When turning a business problem into a data science use case, the first question is often, “What is my target variable?” This isn’t as trivial a question as you may think. For example, I was once involved with a study that looked for drivers of sales representative productivity. During the scoping process, each business stakeholder was asked, “How is it measured?” Different stakeholders had different perspectives: total sales volume, sales growth year-on-year, sales target fulfillment, etc. Together, we identified multiple target definitions — all of which had different drivers — in order to fully understand what improves sales rep productivity. Using traditional data science methods, the necessary efforts would have skyrocketed, but with automated hypotheses search, the additional effort was miniscule.

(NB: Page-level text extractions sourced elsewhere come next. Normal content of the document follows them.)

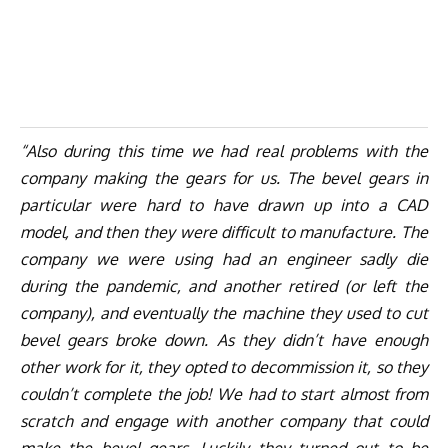
“Also during this time we had real problems with the
company making the gears for us. The bevel gears in
particular were hard to have drawn up into a CAD
model, and then they were difficult to manufacture. The
company we were using had an engineer sadly die
during the pandemic, and another retired (or left the
company), and eventually the machine they used to cut
bevel gears broke down. As they didn’t have enough
other work for it, they opted to decommission it, so they
couldn’t complete the job! We had to start almost from
scratch and engage with another company that could
make the bevel gears. Luckily they turned out to be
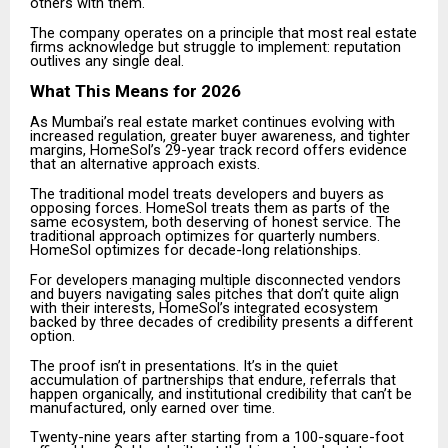
others with them.
The company operates on a principle that most real estate
firms acknowledge but struggle to implement: reputation
outlives any single deal.
What This Means for 2026
As Mumbai’s real estate market continues evolving with
increased regulation, greater buyer awareness, and tighter
margins, HomeSol’s 29-year track record offers evidence
that an alternative approach exists.
The traditional model treats developers and buyers as
opposing forces. HomeSol treats them as parts of the
same ecosystem, both deserving of honest service. The
traditional approach optimizes for quarterly numbers.
HomeSol optimizes for decade-long relationships.
For developers managing multiple disconnected vendors
and buyers navigating sales pitches that don’t quite align
with their interests, HomeSol’s integrated ecosystem
backed by three decades of credibility presents a different
option.
The proof isn’t in presentations. It’s in the quiet
accumulation of partnerships that endure, referrals that
happen organically, and institutional credibility that can’t be
manufactured, only earned over time.
Twenty-nine years after starting from a 100-square-foot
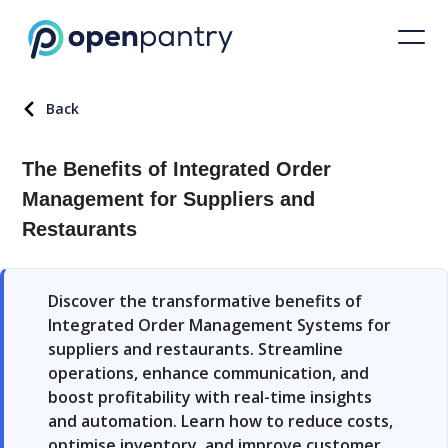
Back
The Benefits of Integrated Order
Management for Suppliers and
Restaurants
Discover the transformative benefits of
Integrated Order Management Systems for
suppliers and restaurants. Streamline
operations, enhance communication, and
boost profitability with real-time insights
and automation. Learn how to reduce costs,
optimise inventory, and improve customer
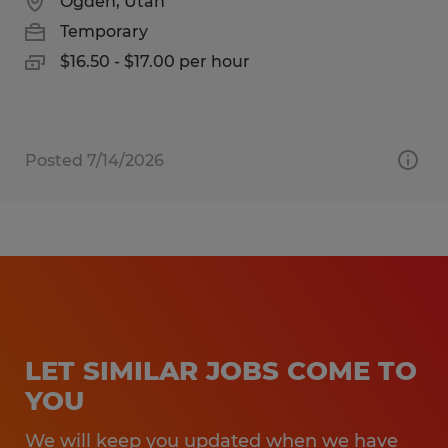
Ogden, Utah
Temporary
$16.50 - $17.00 per hour
Posted 7/14/2026
LET SIMILAR JOBS COME TO
YOU
We will keep you updated when we have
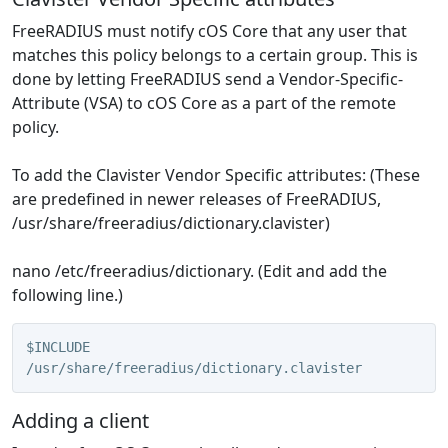
FreeRADIUS must notify cOS Core that any user that
matches this policy belongs to a certain group. This is
done by letting FreeRADIUS send a Vendor-Specific-
Attribute (VSA) to cOS Core as a part of the remote
policy.
To add the Clavister Vendor Specific attributes: (These
are predefined in newer releases of FreeRADIUS,
/usr/share/freeradius/dictionary.clavister)
nano /etc/freeradius/dictionary. (Edit and add the
following line.)
$INCLUDE 
/usr/share/freeradius/dictionary.clavister
Adding a client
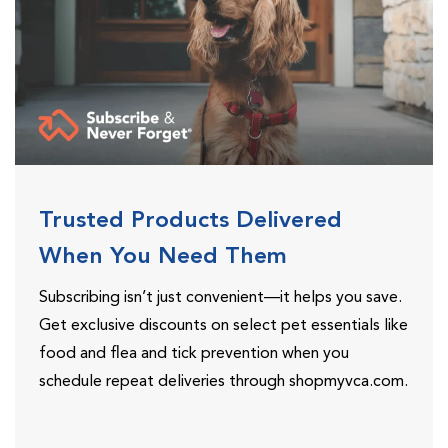
Trusted Products Delivered
When You Need Them
Subscribing isn’t just convenient—it helps you save.
Get exclusive discounts on select pet essentials like
food and flea and tick prevention when you
schedule repeat deliveries through shopmyvca.com.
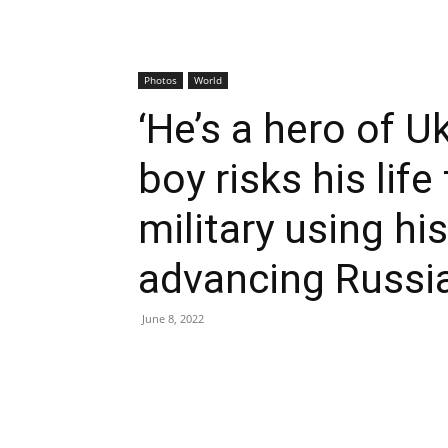
Photos
World
‘He’s a hero of Uk
boy risks his life
military using hi
advancing Russi
June 8, 2022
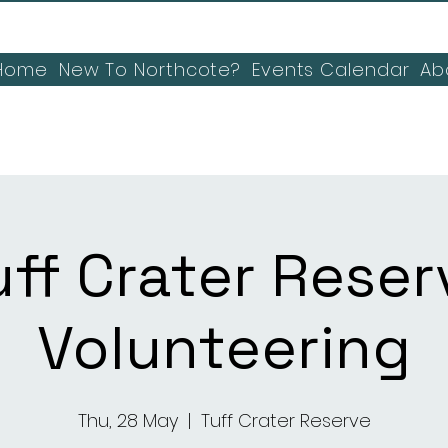
Home
New To Northcote?
Events Calendar
Ab
uff Crater Reser
Volunteering
Thu, 28 May
  |  
Tuff Crater Reserve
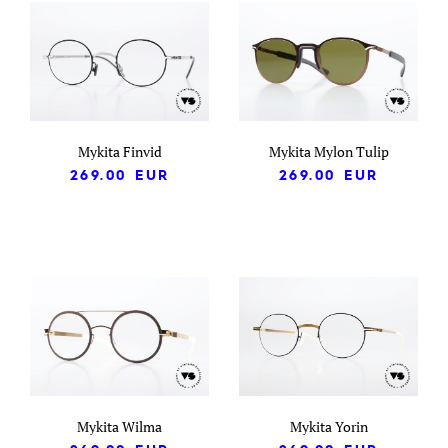
Mykita Finvid
Mykita Mylon Tulip
269.00
EUR
269.00
EUR
Mykita Wilma
Mykita Yorin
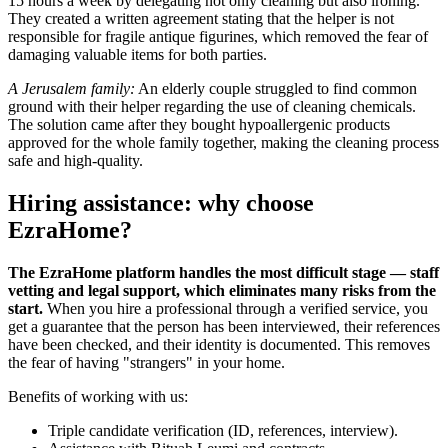
15 hours a week by delegating not only cleaning but also ironing.
They created a written agreement stating that the helper is not
responsible for fragile antique figurines, which removed the fear of
damaging valuable items for both parties.
A Jerusalem family:
An elderly couple struggled to find common
ground with their helper regarding the use of cleaning chemicals.
The solution came after they bought hypoallergenic products
approved for the whole family together, making the cleaning process
safe and high-quality.
Hiring assistance: why choose
EzraHome?
The EzraHome platform handles the most difficult stage — staff
vetting and legal support, which eliminates many risks from the
start.
When you hire a professional through a verified service, you
get a guarantee that the person has been interviewed, their references
have been checked, and their identity is documented. This removes
the fear of having "strangers" in your home.
Benefits of working with us:
Triple candidate verification (ID, references, interview).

In the same manner, common analytics use cases have often multiple angles. Take insurance claims, for example. We would want to know which claims are overall low risk and can be fast-tracked. In addition, we would also want to know which would need to go through triage with another insurer, or which ones are likely uncovered. Each of these objectives typically has different drivers, and using traditional methods, exploring five use cases will require you to put in five times the effort. In order to create sustainable business impact, this is not enough.
What holds true today will not hold true tomorrow
A common starting point for many supervised learning problems is the question, “How much data do we have?” If the answer is, “Data for the last five years, about 100,000 records,” then the common reaction is simply to go ahead. However, how are we controlling that the information contained in the bulk of our data is still relevant?
This is actually a very well-known problem that might be addressed incorrectly. To fix this problem, data scientists typically just recalibrate their models on up-to-date data. The fallacy of this approach is that recalibration only allows your models to correctly interpret the information presented to them — the information encoded in the features that the data scientist provides. But what about the information that was discarded or ignored by the data scientist, because, in the past, it did not matter?
As different as the above problems may seem, one approach does offer a solution to all of them: leveraging AI to generate hypotheses at scale. If you are generating millions of hypotheses, you can evaluate them against any multitude of problem aspects, and discover insights into which ones indeed influence the underlying behaviour. And you can repeat the process, from scratch, again and again as soon as new data is available. Moreover, each time you do this, you can then encode the relevant hypotheses and use them to build predictive models covering phenomena that only just now appeared in the data.